Frank Lovece and Bill Koeb does the best story of the book, and probably the best one in the entire Hellraiser series from Epic. Dark, moody, mysterious, gruesome, and… it makes sense! That’s the real shocker here.

Steven Johnson’s artwork on this little thing is all kinds of wrong, but in the right way.

Finally we have the spring special, and it’s not an anthology, but a single story by Larry Wachowski and Mark Pacella. The standard Hellraiser plot had been worn out by now (well, it was worn out after Hellraiser II, really), so they instead pivot to the opposite obvious plot: People are mad and they’re not going to take it any more, so they’re on a mission to kill all the Cenobites and destroy hell.

Well… that’s an innovative Cenobite, but where does the slobbering come from?

It turns out that Cenobites are really easy to kill. Who knew?!

Jesus, Lee! It’s a blank note!

The story ends the only way it could.

This ranty guy didn’t like the Xmas special.

This person didn’t like it either:

The Christmas special acts like an anthology series with “A Christmas Puzzle” as the framing device, some of the cenobites from the original series told 3 tales of horror vaguely related to Christmas. “Child’s Play” was my least favourite, “Nursey Crime” had pretty good artwork and “Sheddin” was just strange.
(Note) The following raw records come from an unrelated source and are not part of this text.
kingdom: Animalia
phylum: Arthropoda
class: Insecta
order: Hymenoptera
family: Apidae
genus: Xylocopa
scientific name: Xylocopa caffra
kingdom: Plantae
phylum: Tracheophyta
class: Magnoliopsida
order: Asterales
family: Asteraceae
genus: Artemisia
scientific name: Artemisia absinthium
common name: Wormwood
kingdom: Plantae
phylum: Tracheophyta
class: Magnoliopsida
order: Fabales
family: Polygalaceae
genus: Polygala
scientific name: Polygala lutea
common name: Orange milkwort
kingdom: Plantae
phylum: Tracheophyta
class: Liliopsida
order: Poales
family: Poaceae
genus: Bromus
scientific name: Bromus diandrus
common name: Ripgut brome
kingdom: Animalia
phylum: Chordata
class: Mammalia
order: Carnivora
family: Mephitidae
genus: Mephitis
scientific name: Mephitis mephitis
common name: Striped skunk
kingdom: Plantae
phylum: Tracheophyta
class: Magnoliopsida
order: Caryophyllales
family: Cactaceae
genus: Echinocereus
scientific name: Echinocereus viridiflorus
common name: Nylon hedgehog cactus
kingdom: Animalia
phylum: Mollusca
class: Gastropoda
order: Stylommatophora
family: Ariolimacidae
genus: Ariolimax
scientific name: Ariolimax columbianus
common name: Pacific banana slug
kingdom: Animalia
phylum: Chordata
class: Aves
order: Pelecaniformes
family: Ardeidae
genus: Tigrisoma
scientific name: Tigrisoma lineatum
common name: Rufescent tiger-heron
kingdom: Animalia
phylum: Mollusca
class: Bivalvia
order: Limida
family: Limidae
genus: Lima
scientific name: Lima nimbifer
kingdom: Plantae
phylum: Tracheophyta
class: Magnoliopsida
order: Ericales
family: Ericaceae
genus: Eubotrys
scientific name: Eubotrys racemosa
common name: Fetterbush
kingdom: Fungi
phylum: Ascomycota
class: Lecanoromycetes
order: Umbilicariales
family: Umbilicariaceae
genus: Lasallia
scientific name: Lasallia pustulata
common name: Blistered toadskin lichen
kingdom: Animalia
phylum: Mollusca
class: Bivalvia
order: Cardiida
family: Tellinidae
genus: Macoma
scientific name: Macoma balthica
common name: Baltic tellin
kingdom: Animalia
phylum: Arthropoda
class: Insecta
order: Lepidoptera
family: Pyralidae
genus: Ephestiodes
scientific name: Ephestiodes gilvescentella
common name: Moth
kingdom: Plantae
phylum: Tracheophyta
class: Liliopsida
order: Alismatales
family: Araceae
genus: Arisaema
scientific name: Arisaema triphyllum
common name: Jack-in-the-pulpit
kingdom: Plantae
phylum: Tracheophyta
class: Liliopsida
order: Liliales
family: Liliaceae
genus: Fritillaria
Overall it was a pretty bad volume.

The summer special didn’t seem to be received any better:

The stories are largely OK except they really don’t fit the concept of ‘what i did on my summer vacation’ which annoyed me greatly because it makes the whole feel disjointed and the wrap-around redundant – why not just have it stay as an anthology?

Oh, the same guy that ranted for hours about the Xmas special also rants about the Wachowski book.